To create these slides we used material from a design agency we hired, Koombea. We got the logo, blue background and icons, all of which have uses elsewhere on our marketing site so were a great investment. Soon I’ll be writing a post about just that, so watch out for it in the future!
Arrange the material in Camtasia
Once you’ve got your screen recordings, slides and properly edited audio, you’re going to want to take that raw material and polish it up.
Since the editing and arranging process is unique for every video, I’ll condense this section into a few pointers (some common-sense and some I wish I’d known earlier)
- Use the yellow guidelines when positioning your clips on the canvas. Make sure they all 6 are there, not just the tops and sides. It should look like this when you click and hold:
2. The same goes for aligning tracks on the timeline. If there’s no yellow line, it’s not exact.
3. Ensure you’ve aligned slides with the narrative properly. If it’s even slightly off, it’ll be disorientating to watch. To be 100% sure, you’ll have to export the video and watch it in an environment more stable than Camtasia, like VLC. As great as Camtasia is, it gets understandably shaky when you’ve loaded hundreds of clips into it and you’re skipping around quickly.
Edit and overlay a soundtrack
After browsing for some royalty-free soundtracks on YouTube and finding the most awful dross imaginable, I stumbled across Wistia’s incredible library of video music. We ended up using Oaklawn Dreams by Dan Mills, Wistia’s creative director.
Since it was only a couple of minutes long originally, I had to extend it for an extra 3 minutes. Instead of looping the whole thing (because it has a really great outro), I cut it into sections and looped those instead. To do this, I loaded the track into Audacity and found 8 bar sections which looped seamlessly.
To do this first, find a loopable section.
Then, repeat the section a few times. Bear in mind that you’ll want to repeat it a natural amount of times that doesn’t interfere with the actual structure of the piece. That might mean repeating it once, three times or 7 times.

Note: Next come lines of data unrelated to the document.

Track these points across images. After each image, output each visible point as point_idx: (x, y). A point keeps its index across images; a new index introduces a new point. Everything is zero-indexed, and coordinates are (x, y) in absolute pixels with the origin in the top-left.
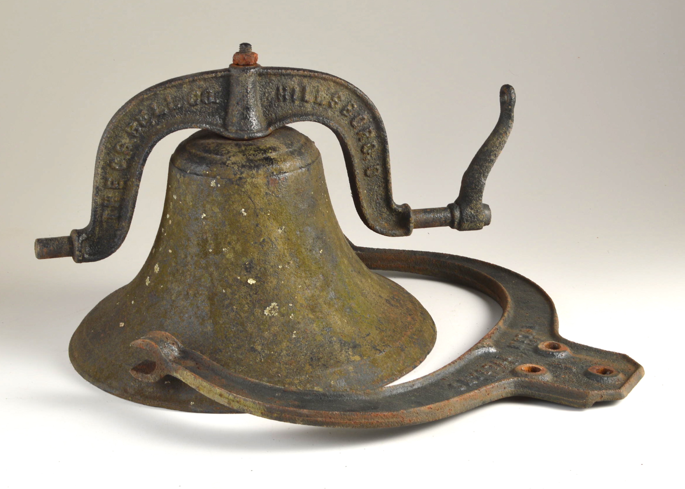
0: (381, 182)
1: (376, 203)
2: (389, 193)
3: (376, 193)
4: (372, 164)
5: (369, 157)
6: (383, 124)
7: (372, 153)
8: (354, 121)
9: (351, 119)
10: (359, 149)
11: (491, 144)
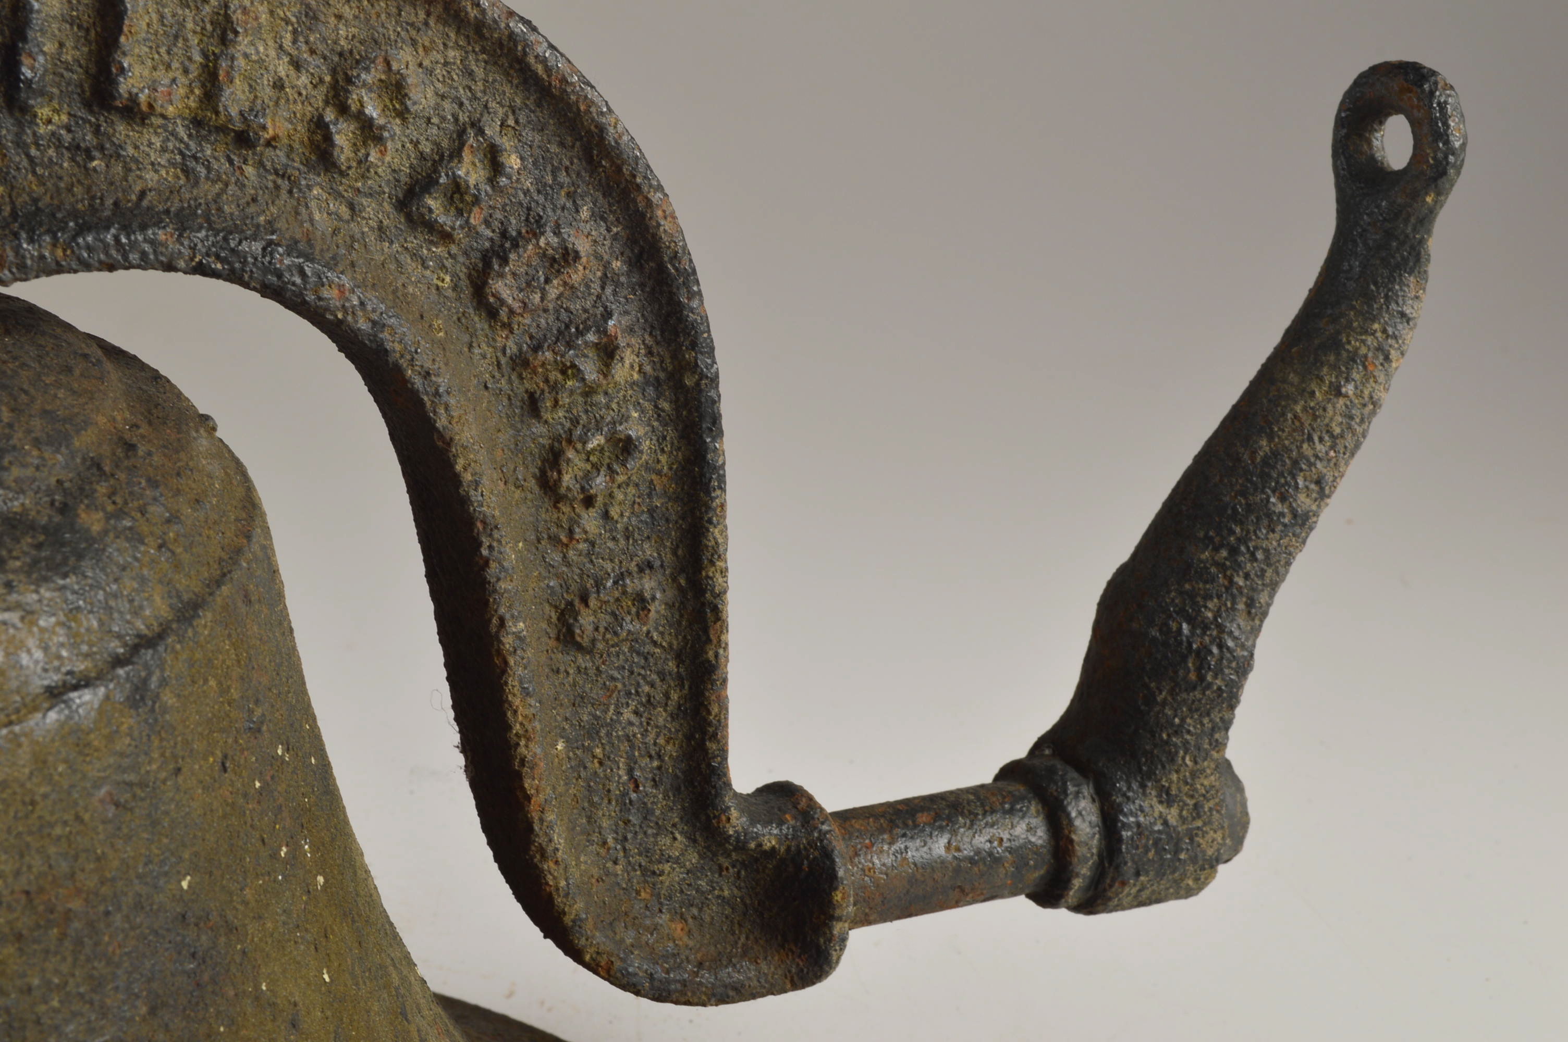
0: (662, 675)
1: (624, 804)
2: (712, 746)
3: (625, 746)
4: (608, 566)
5: (590, 521)
6: (699, 293)
7: (611, 496)
8: (501, 275)
9: (476, 257)
10: (527, 474)
11: (1296, 417)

Don’t do this with just one section, especially if you need to extend the track for several minutes. You’ll want to extend sections from the intro, the verse, outro, etc. That way, it won’t sound awkward or dull but will be long enough.

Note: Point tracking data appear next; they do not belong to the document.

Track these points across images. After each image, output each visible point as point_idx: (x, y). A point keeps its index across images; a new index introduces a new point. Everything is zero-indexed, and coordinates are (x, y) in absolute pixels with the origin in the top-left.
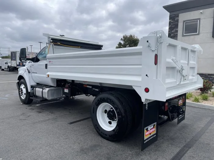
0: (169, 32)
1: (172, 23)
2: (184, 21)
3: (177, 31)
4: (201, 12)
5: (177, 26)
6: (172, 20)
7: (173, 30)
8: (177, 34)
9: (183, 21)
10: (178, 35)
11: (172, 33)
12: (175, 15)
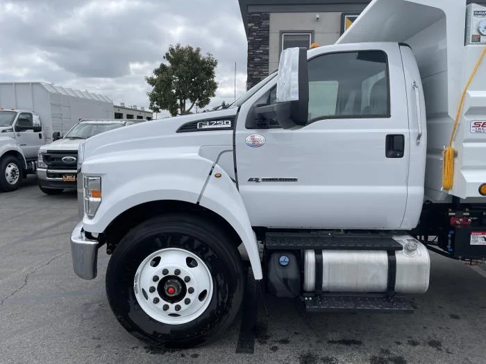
0: (249, 51)
1: (254, 32)
2: (282, 32)
3: (267, 53)
4: (318, 16)
5: (266, 40)
6: (255, 25)
7: (258, 48)
8: (268, 60)
9: (278, 31)
10: (270, 61)
11: (257, 55)
12: (261, 13)
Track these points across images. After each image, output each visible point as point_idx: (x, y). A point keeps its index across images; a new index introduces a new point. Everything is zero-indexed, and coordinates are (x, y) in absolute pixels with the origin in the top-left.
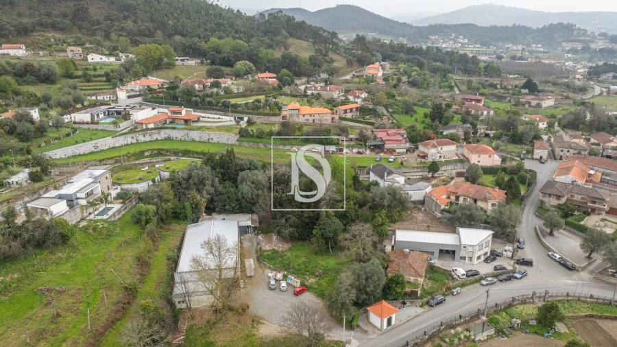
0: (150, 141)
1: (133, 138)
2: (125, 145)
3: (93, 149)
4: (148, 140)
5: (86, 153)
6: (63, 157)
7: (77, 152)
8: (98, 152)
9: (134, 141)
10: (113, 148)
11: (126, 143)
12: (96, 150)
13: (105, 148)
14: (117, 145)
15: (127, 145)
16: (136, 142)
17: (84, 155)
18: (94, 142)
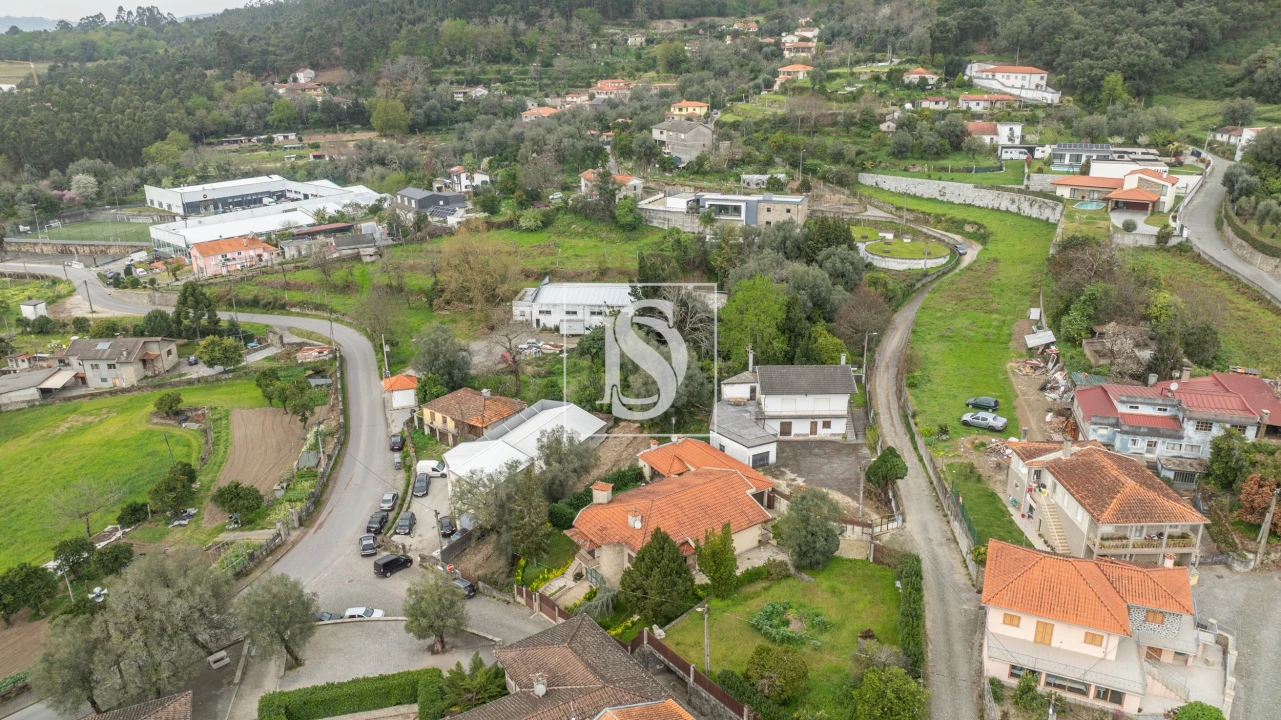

Fades, flourishes, and finishing touches
After laying the soundtrack over and reducing the volume enough so it doesn’t obscure the narrative, it’s time to fade the clips together. Here are a few rules I followed when deciding to fade or not to fade the video:
- Between slides and screen recordings
- Between different sections of the app
- At the start and end of the video
- Between consecutive, stitched-together screen recordings
To keep things smooth without making it too obvious, I used a very short fade of around 0.1 seconds.
Fade between two clips in Camtasia by going to the Transitions tab and dragging the fade icon between them:
After the final edits were made, I exported it for what I sincerely hoped was the last time, and sent it back to be published.
The final product
I’m extremely happy with the demo video for a couple of reasons. First, it looks good and will surely help people understand the value and functionality of Process Street. Secondly, now it’s finished I can spend more time writing. 🙂
Here it is!
It goes to show that you don’t need to spend $10,000 to create a quality video.